1. A universal serial bus device, comprising:

a data buffer memory, comprising:

a first buffer area for storing a first data; and

a second buffer area for storing a second data;

an endpoint corresponding to the first buffer area and the second buffer area; and

a connection port for coupling with a host;

wherein:

when the host sends a first huge input request and a buffer conversion flag is a first value, the endpoint reads the first buffer area and outputs the first data to the host;

when the endpoint outputs the first data to the host, the buffer transition flag is changed to a second value, and the second buffer stores a second data;

when the host sends a second huge amount of input request and the buffer conversion flag is the second value, the endpoint reads the second buffer area and outputs the second data to the host;

while the endpoint outputs the second data to the host, the buffer transition flag is changed to the first value, and the first buffer stores a third data;

when the host sends a third huge amount of input request and the buffer conversion flag is the first value, the endpoint reads the first buffer area and outputs the third data to the host;

while the endpoint outputs the third data to the host, the buffer transition flag is changed to the second value, and the second buffer stores a fourth data;

when the host sends a fourth huge amount of input request and the buffer conversion flag is the second value, the endpoint reads the second buffer area and outputs the fourth data to the host.

2. The usb device of claim 1, wherein the first buffer is the same as the second buffer.

3. The universal serial bus device of claim 1, wherein the second buffer is adjacent to the first buffer.

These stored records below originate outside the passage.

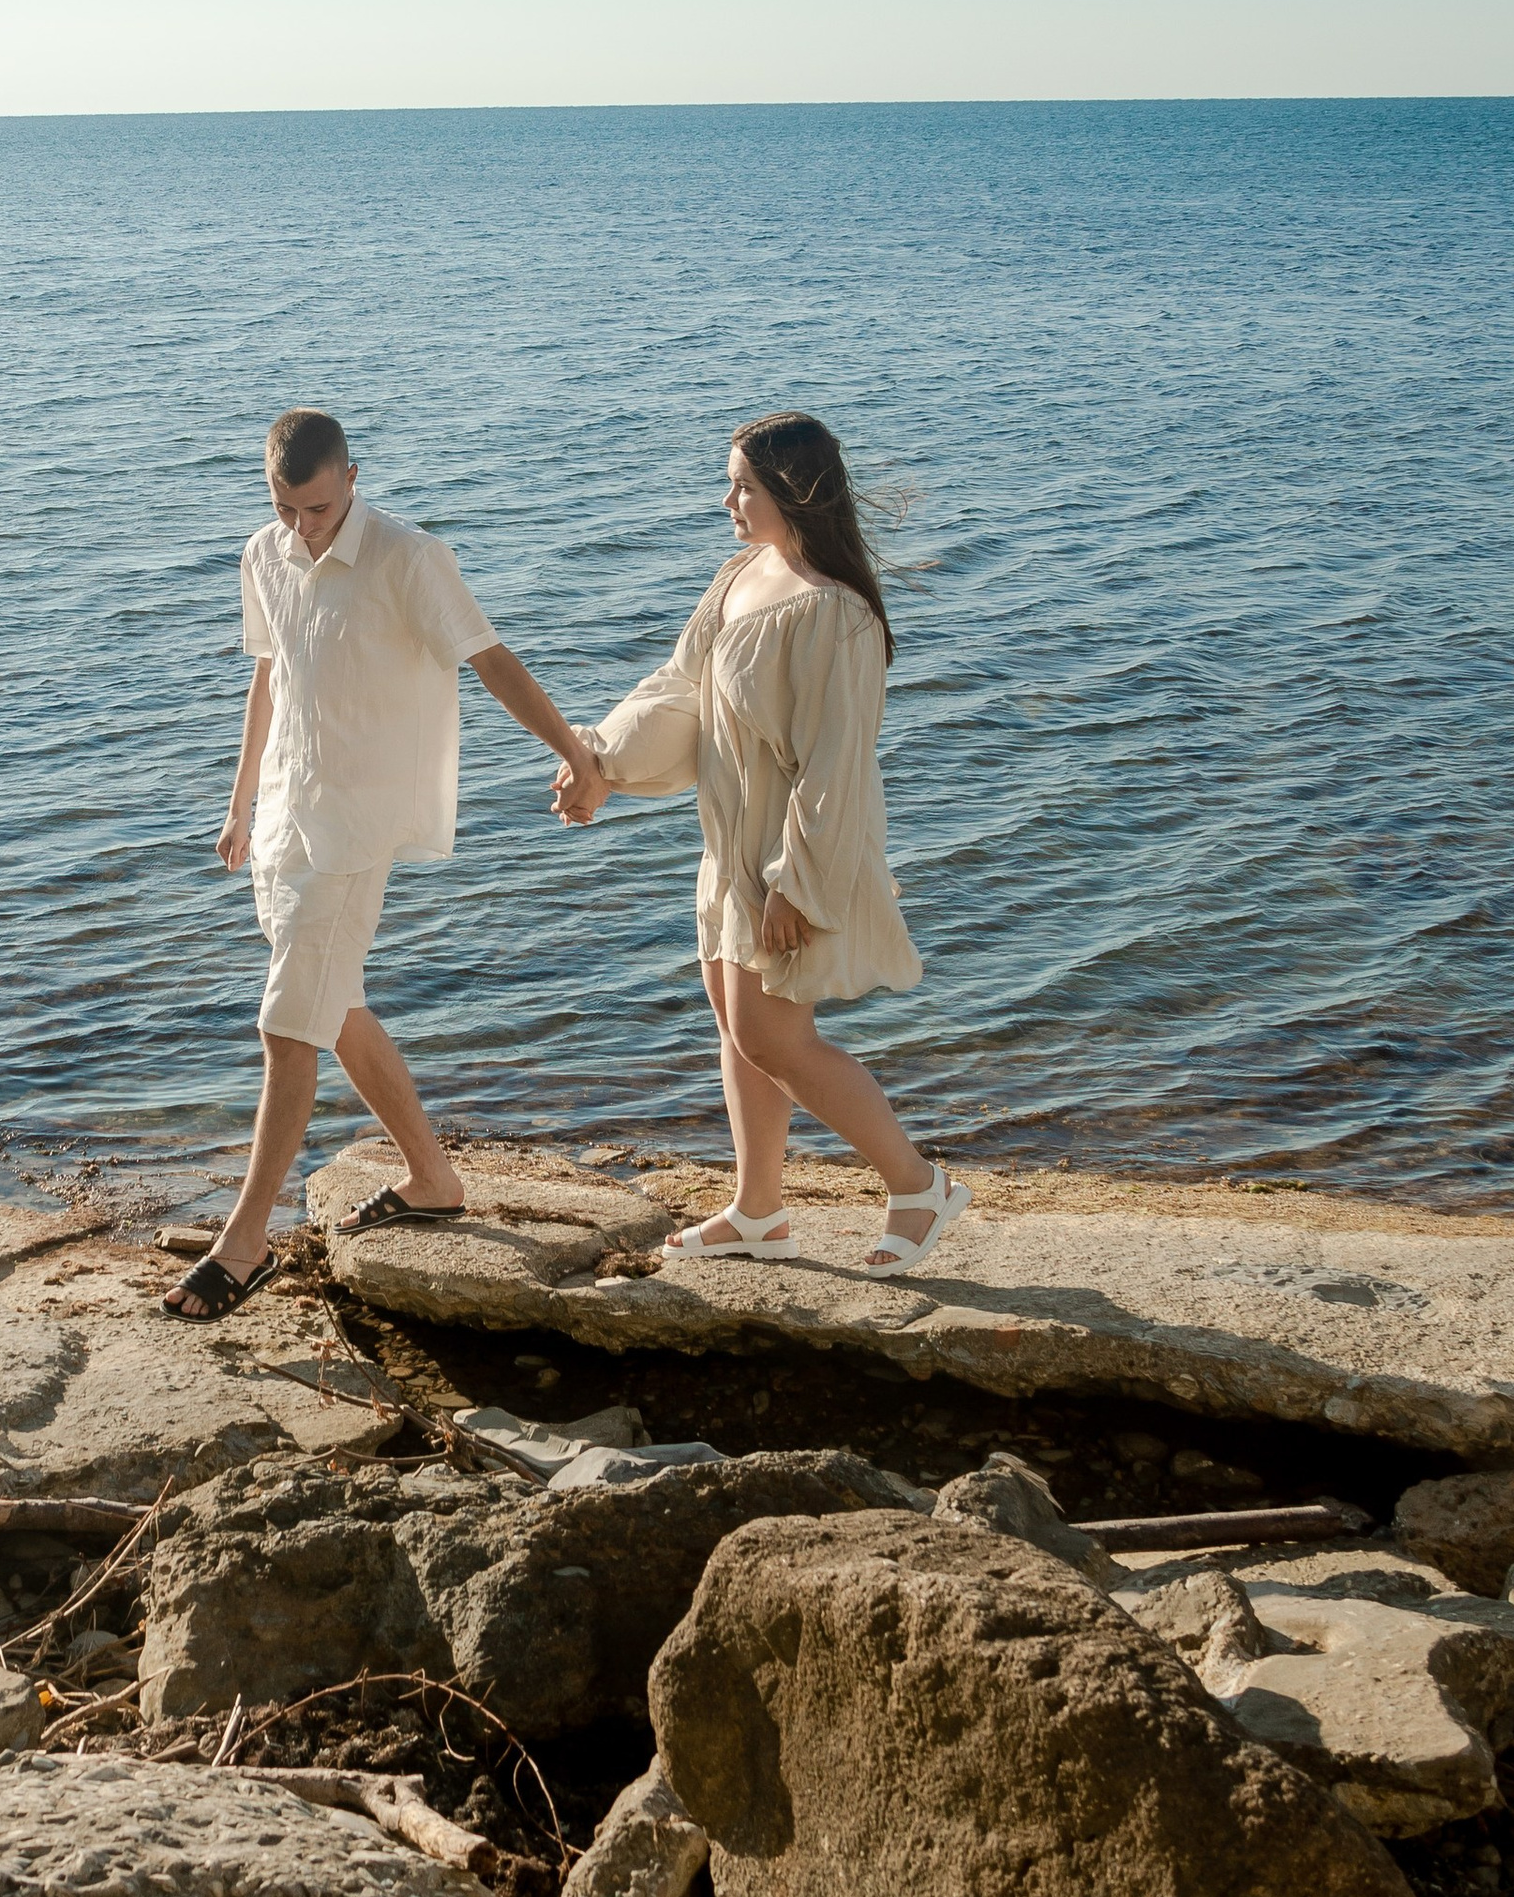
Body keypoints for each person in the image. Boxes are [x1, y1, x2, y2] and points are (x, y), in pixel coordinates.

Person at [164, 406, 606, 1321]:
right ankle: (433, 1175)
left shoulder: (411, 559)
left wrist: (574, 751)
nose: (301, 527)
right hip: (286, 820)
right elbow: (271, 674)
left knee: (288, 1023)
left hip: (359, 829)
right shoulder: (263, 556)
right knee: (334, 1003)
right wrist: (240, 801)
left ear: (353, 478)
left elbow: (491, 660)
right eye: (285, 508)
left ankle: (244, 1244)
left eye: (317, 508)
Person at [553, 409, 958, 1274]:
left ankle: (919, 1185)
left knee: (778, 1039)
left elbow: (834, 765)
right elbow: (680, 691)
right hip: (727, 847)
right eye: (730, 481)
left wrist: (795, 885)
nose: (727, 499)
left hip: (789, 859)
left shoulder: (836, 615)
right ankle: (758, 1212)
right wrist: (598, 760)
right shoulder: (743, 574)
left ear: (794, 493)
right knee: (738, 1032)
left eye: (744, 484)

4. An access method, suitable for a usb device, the usb device having a data buffer memory, the data buffer memory including a first buffer area and a second buffer area, the access method comprising:

setting a terminal point to correspond to the first buffer area and the second buffer area;

receiving an external instruction; and

when the external instruction is a first huge input request and a buffer conversion flag is a first value, reading the first buffer area and outputting the data stored in the first buffer area;

changing the buffer conversion flag to a second value while outputting the data stored in the first buffer, and writing the data into the second buffer;

when the external instruction is a second huge input request and the buffer conversion flag is the second value, reading the second buffer area and outputting the data stored in the second buffer area;

changing the buffer conversion flag to the first value while outputting the data stored in the second buffer, and writing the data into the first buffer;

when the external instruction is a third huge input request and the buffer conversion flag is the first value, reading the first buffer area and outputting the data stored in the first buffer area;

changing the buffer conversion flag to the second value while outputting the data stored in the first buffer, and writing the data into the second buffer;

when the external instruction is a fourth huge input request and the buffer conversion flag is the second value, reading the second buffer area and outputting the data stored in the second buffer area;

and changing the buffer conversion flag to the first value while outputting the data stored in the second buffer, and writing the data into the first buffer.